::: Data :::

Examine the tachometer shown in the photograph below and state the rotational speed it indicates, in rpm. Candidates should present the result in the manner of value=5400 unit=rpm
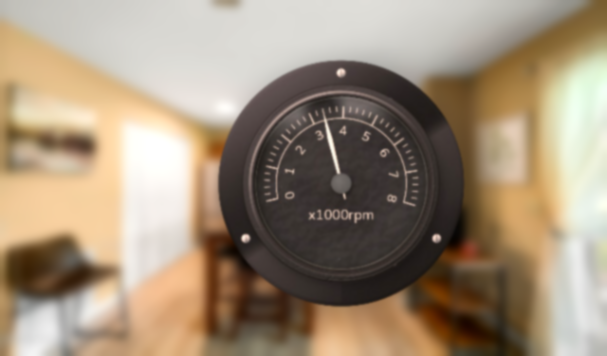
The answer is value=3400 unit=rpm
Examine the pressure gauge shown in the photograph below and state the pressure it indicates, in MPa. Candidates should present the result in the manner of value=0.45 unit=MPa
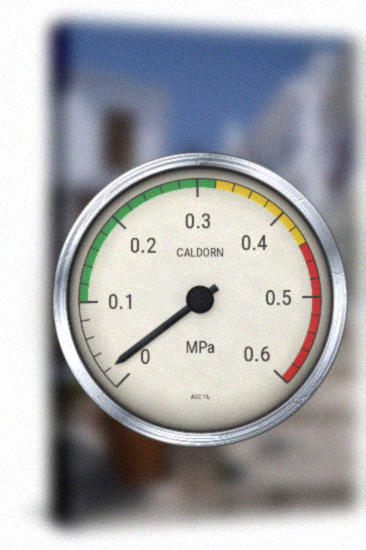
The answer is value=0.02 unit=MPa
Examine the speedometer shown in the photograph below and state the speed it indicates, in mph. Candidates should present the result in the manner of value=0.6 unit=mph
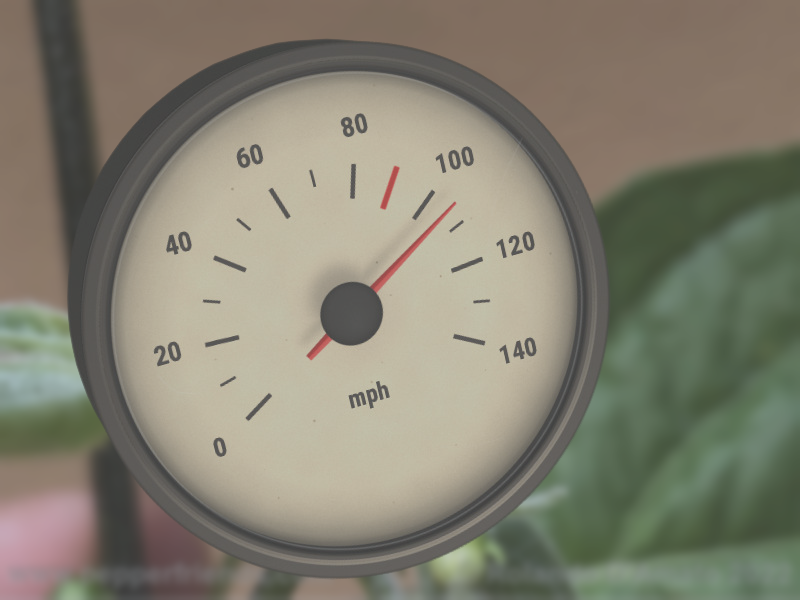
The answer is value=105 unit=mph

:::

**Activity:**
Locate each line in the rows above that contains the word "speed" and copy it in full. Matching is case-sensitive.

**Response area:**
Examine the tachometer shown in the photograph below and state the rotational speed it indicates, in rpm. Candidates should present the result in the manner of value=5400 unit=rpm
Examine the speedometer shown in the photograph below and state the speed it indicates, in mph. Candidates should present the result in the manner of value=0.6 unit=mph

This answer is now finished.